Problem to solve
I'd like every record written out again, exactly as it is.

Dataset records

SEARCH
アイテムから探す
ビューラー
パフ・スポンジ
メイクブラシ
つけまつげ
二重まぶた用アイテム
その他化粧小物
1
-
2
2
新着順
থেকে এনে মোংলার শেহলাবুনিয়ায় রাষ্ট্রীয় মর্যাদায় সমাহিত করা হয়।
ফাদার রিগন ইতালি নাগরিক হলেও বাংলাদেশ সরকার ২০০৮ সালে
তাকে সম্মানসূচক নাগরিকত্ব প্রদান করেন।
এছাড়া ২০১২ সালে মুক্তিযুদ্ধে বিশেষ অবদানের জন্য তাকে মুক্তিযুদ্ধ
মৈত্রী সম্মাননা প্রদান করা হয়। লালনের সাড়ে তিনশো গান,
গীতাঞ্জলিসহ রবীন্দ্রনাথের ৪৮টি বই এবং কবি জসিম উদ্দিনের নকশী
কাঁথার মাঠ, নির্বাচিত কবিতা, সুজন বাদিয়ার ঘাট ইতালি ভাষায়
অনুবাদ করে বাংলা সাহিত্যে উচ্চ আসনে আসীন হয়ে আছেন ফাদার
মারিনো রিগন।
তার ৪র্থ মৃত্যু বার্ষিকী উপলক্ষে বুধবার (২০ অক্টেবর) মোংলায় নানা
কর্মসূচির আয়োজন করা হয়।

Written solution
SEARCH
アイテムから探す
ビューラー
パフ・スポンジ
メイクブラシ
つけまつげ
二重まぶた用アイテム
その他化粧小物
1
-
2
2
新着順
থেকে এনে মোংলার শেহলাবুনিয়ায় রাষ্ট্রীয় মর্যাদায় সমাহিত করা হয়।
ফাদার রিগন ইতালি নাগরিক হলেও বাংলাদেশ সরকার ২০০৮ সালে
তাকে সম্মানসূচক নাগরিকত্ব প্রদান করেন।
এছাড়া ২০১২ সালে মুক্তিযুদ্ধে বিশেষ অবদানের জন্য তাকে মুক্তিযুদ্ধ
মৈত্রী সম্মাননা প্রদান করা হয়। লালনের সাড়ে তিনশো গান,
গীতাঞ্জলিসহ রবীন্দ্রনাথের ৪৮টি বই এবং কবি জসিম উদ্দিনের নকশী
কাঁথার মাঠ, নির্বাচিত কবিতা, সুজন বাদিয়ার ঘাট ইতালি ভাষায়
অনুবাদ করে বাংলা সাহিত্যে উচ্চ আসনে আসীন হয়ে আছেন ফাদার
মারিনো রিগন।
তার ৪র্থ মৃত্যু বার্ষিকী উপলক্ষে বুধবার (২০ অক্টেবর) মোংলায় নানা
কর্মসূচির আয়োজন করা হয়।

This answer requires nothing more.